Page-level text extractions

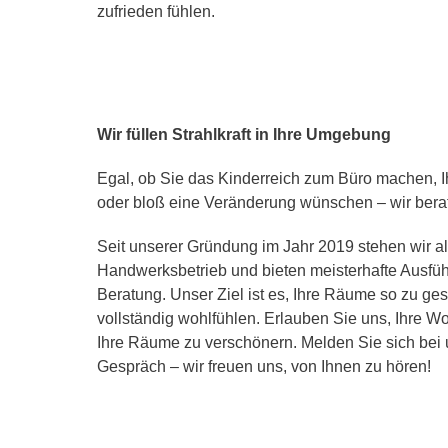
zufrieden fühlen.
Wir füllen Strahlkraft in Ihre Umgebung
Egal, ob Sie das Kinderreich zum Büro machen, 
oder bloß eine Veränderung wünschen – wir bera
Seit unserer Gründung im Jahr 2019 stehen wir als
Handwerksbetrieb und bieten meisterhafte Ausfü
Beratung. Unser Ziel ist es, Ihre Räume so zu gest
vollständig wohlfühlen. Erlauben Sie uns, Ihre
Ihre Räume zu verschönern. Melden Sie sich bei u
Gespräch – wir freuen uns, von Ihnen zu hören!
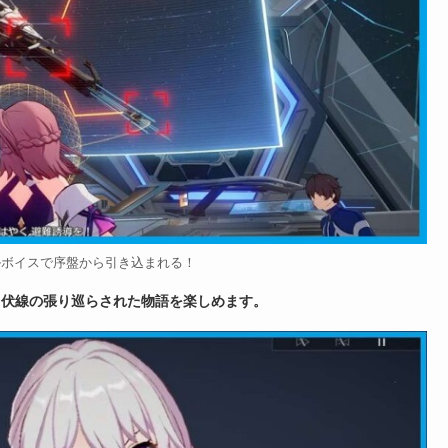
ルボイスで序盤から引き込まれる！
、伏線の張り巡らされた物語を楽しめます。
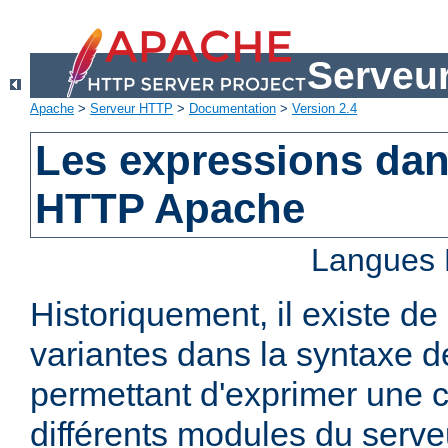
Serveu
Apache
>
Serveur HTTP
>
Documentation
>
Version 2.4
Les expressions dan
HTTP Apache
Langues 
Historiquement, il existe 
variantes dans la syntaxe 
permettant d'exprimer une c
différents modules du serv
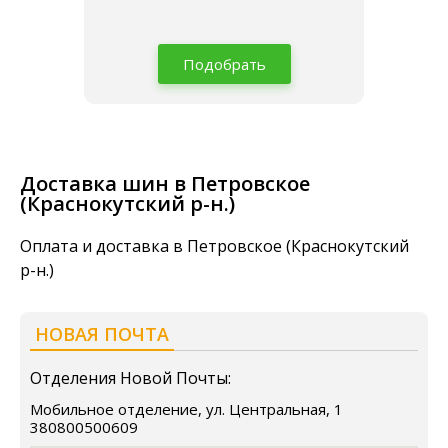
Подобрать
Доставка шин в Петровское
(Краснокутский р-н.)
Оплата и доставка в Петровское (Краснокутский
р-н.)
НОВАЯ ПОЧТА
Отделения Новой Почты:
Мобильное отделение, ул. Центральная, 1
380800500609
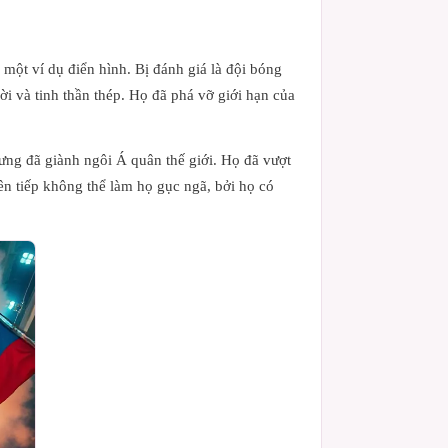
 một ví dụ điển hình. Bị đánh giá là đội bóng
vời và tinh thần thép. Họ đã phá vỡ giới hạn của
hưng đã giành ngôi Á quân thế giới. Họ đã vượt
iên tiếp không thể làm họ gục ngã, bởi họ có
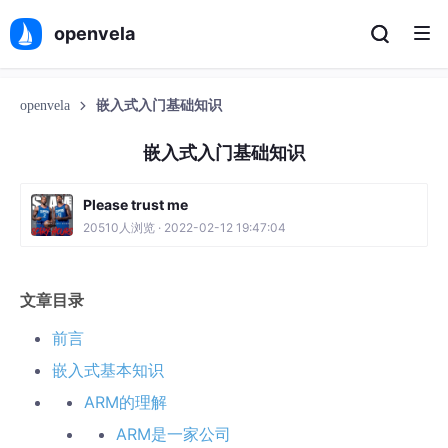
openvela
openvela
嵌入式入门基础知识
嵌入式入门基础知识
Please trust me
20510人浏览 · 2022-02-12 19:47:04
文章目录
前言
嵌入式基本知识
ARM的理解
ARM是一家公司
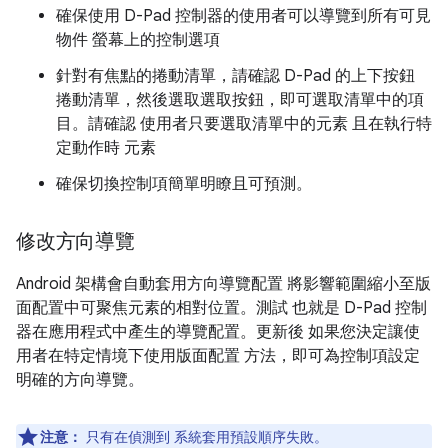
確保使用 D-Pad 控制器的使用者可以導覽到所有可見
物件 螢幕上的控制選項
針對有焦點的捲動清單，請確認 D-Pad 的上下按鈕
捲動清單，然後選取選取按鈕，即可選取清單中的項
目。請確認 使用者只要選取清單中的元素 且在執行特
定動作時 元素
確保切換控制項簡單明瞭且可預測。
修改方向導覽
Android 架構會自動套用方向導覽配置 將影響範圍縮小至版
面配置中可聚焦元素的相對位置。測試 也就是 D-Pad 控制
器在應用程式中產生的導覽配置。更新後 如果您決定讓使
用者在特定情境下使用版面配置 方法，即可為控制項設定
明確的方向導覽。
注意：
只有在偵測到 系統套用預設順序失敗。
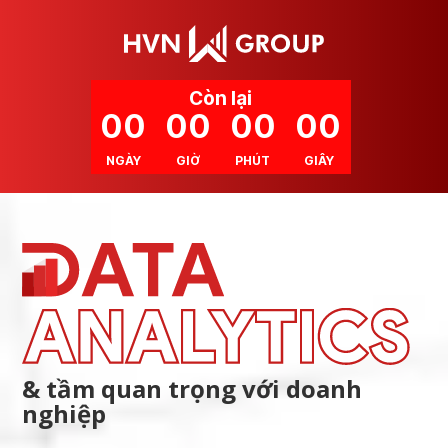
Còn lại
00
00
00
00
GIÂY
NGÀY
GIỜ
PHÚT
& tầm quan trọng với doanh
nghiệp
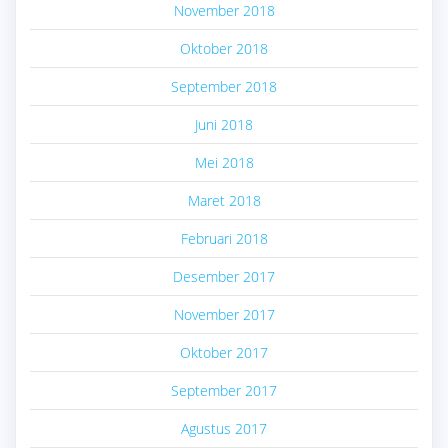
November 2018
Oktober 2018
September 2018
Juni 2018
Mei 2018
Maret 2018
Februari 2018
Desember 2017
November 2017
Oktober 2017
September 2017
Agustus 2017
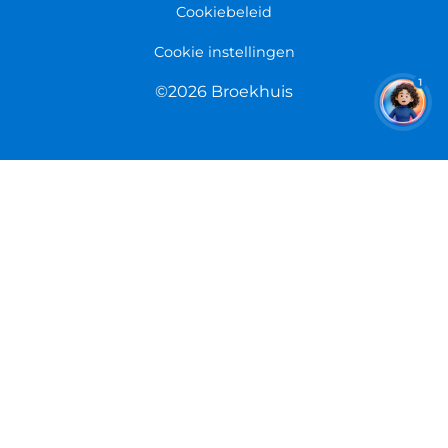
Cookiebeleid
Cookie instellingen
1
©2026 Broekhuis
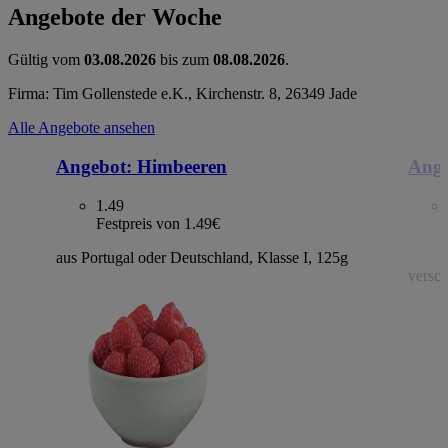
Angebote der Woche
Gültig vom
03.08.2026
bis zum
08.08.2026
.
Firma: Tim Gollenstede e.K., Kirchenstr. 8, 26349 Jade
Alle Angebote ansehen
Angebot:
Himbeeren
Ange
1.49
Festpreis von 1.49€
aus Portugal oder Deutschland, Klasse I, 125g
versch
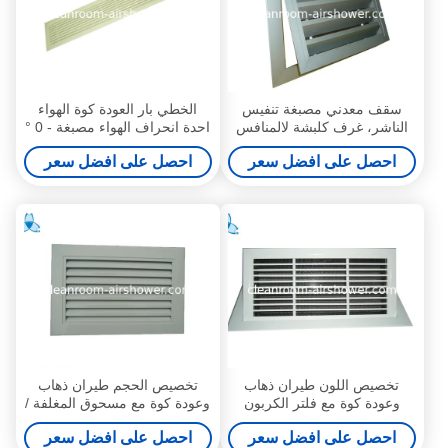
سقف معدني مصبغة تنفيس
الخطي بار العودة كوة الهواء
الناشر، غرف كلبشة لالمنافس
احدة انحراف الهواء مصبغة - 0 °
سقف / تنظيف الهواء في
/ 30 ° للصناعة الهواء النقي
احصل على افضل سعر
احصل على افضل سعر
الأماكن المغلقة
تخصيص اللون طيران ذهاب
تخصيص الحجم طيران ذهاب
وعودة كوة مع فلتر الكربون
وعودة كوة مع مسحوق المغلفة /
المنشط الهواء
بأكسيد للمنازل
احصل على افضل سعر
احصل على افضل سعر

• TRY IT
Change every "Oktober" to "October" in the text read from all the records, leaving everything else unaltered, and omit the pictures from your answer.

• ANSWER FOR THIS EXERCISE
zufrieden fühlen.
Wir füllen Strahlkraft in Ihre Umgebung
Egal, ob Sie das Kinderreich zum Büro machen, 
oder bloß eine Veränderung wünschen – wir bera
Seit unserer Gründung im Jahr 2019 stehen wir als
Handwerksbetrieb und bieten meisterhafte Ausfü
Beratung. Unser Ziel ist es, Ihre Räume so zu gest
vollständig wohlfühlen. Erlauben Sie uns, Ihre
Ihre Räume zu verschönern. Melden Sie sich bei u
Gespräch – wir freuen uns, von Ihnen zu hören!
ルボイスで序盤から引き込まれる！
、伏線の張り巡らされた物語を楽しめます。
Serveu
Apache
>
Serveur HTTP
>
Documentation
>
Version 2.4
Les expressions dan
HTTP Apache
Langues 
Historiquement, il existe 
variantes dans la syntaxe 
permettant d'exprimer une c
différents modules du serv
Подобрать
Доставка шин в Петровское
(Краснокутский р-н.)
Оплата и доставка в Петровское (Краснокутский
р-н.)
НОВАЯ ПОЧТА
Отделения Новой Почты:
Мобильное отделение, ул. Центральная, 1
380800500609
 một ví dụ điển hình. Bị đánh giá là đội bóng
vời và tinh thần thép. Họ đã phá vỡ giới hạn của
hưng đã giành ngôi Á quân thế giới. Họ đã vượt
iên tiếp không thể làm họ gục ngã, bởi họ có
openvela
openvela
嵌入式入门基础知识
嵌入式入门基础知识
Please trust me
20510人浏览 · 2022-02-12 19:47:04
文章目录
前言
嵌入式基本知识
ARM的理解
ARM是一家公司
確保使用 D-Pad 控制器的使用者可以導覽到所有可見
物件 螢幕上的控制選項
針對有焦點的捲動清單，請確認 D-Pad 的上下按鈕
捲動清單，然後選取選取按鈕，即可選取清單中的項
目。請確認 使用者只要選取清單中的元素 且在執行特
定動作時 元素
確保切換控制項簡單明瞭且可預測。
修改方向導覽
Android 架構會自動套用方向導覽配置 將影響範圍縮小至版
面配置中可聚焦元素的相對位置。測試 也就是 D-Pad 控制
器在應用程式中產生的導覽配置。更新後 如果您決定讓使
用者在特定情境下使用版面配置 方法，即可為控制項設定
明確的方向導覽。
注意：
只有在偵測到 系統套用預設順序失敗。
Còn lại
00
00
00
00
GIÂY
NGÀY
GIỜ
PHÚT
& tầm quan trọng với doanh
nghiệp
November 2018
October 2018
September 2018
Juni 2018
Mei 2018
Maret 2018
Februari 2018
Desember 2017
November 2017
October 2017
September 2017
Agustus 2017
Cookiebeleid
Cookie instellingen
1
©2026 Broekhuis
Angebote der Woche
Gültig vom
03.08.2026
bis zum
08.08.2026
.
Firma: Tim Gollenstede e.K., Kirchenstr. 8, 26349 Jade
Alle Angebote ansehen
Angebot:
Himbeeren
Ange
1.49
Festpreis von 1.49€
aus Portugal oder Deutschland, Klasse I, 125g
versch
سقف معدني مصبغة تنفيس
الخطي بار العودة كوة الهواء
الناشر، غرف كلبشة لالمنافس
احدة انحراف الهواء مصبغة - 0 °
سقف / تنظيف الهواء في
/ 30 ° للصناعة الهواء النقي
احصل على افضل سعر
احصل على افضل سعر
الأماكن المغلقة
تخصيص اللون طيران ذهاب
تخصيص الحجم طيران ذهاب
وعودة كوة مع فلتر الكربون
وعودة كوة مع مسحوق المغلفة /
المنشط الهواء
بأكسيد للمنازل
احصل على افضل سعر
احصل على افضل سعر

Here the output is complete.